Start of RECORDS
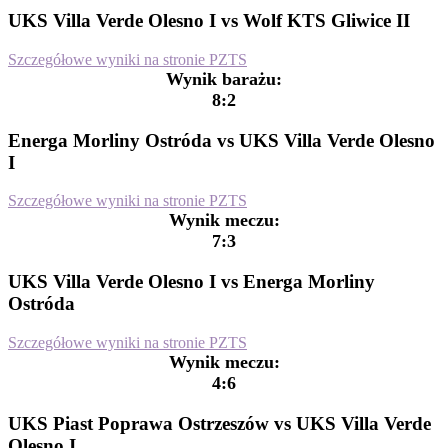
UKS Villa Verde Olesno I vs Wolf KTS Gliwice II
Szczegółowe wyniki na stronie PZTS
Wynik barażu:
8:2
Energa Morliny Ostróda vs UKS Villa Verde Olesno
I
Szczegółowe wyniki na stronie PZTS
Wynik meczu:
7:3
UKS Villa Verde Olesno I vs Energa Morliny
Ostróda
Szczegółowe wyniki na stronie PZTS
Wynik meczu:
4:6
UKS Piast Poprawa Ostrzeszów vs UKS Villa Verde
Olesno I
End of RECORDS
• JOB ITEM:
Print every line of text in the data above verbatim, leaving the pictures out of your answer.

• EXPECTED OUTPUT:
UKS Villa Verde Olesno I vs Wolf KTS Gliwice II
Szczegółowe wyniki na stronie PZTS
Wynik barażu:
8:2
Energa Morliny Ostróda vs UKS Villa Verde Olesno
I
Szczegółowe wyniki na stronie PZTS
Wynik meczu:
7:3
UKS Villa Verde Olesno I vs Energa Morliny
Ostróda
Szczegółowe wyniki na stronie PZTS
Wynik meczu:
4:6
UKS Piast Poprawa Ostrzeszów vs UKS Villa Verde
Olesno I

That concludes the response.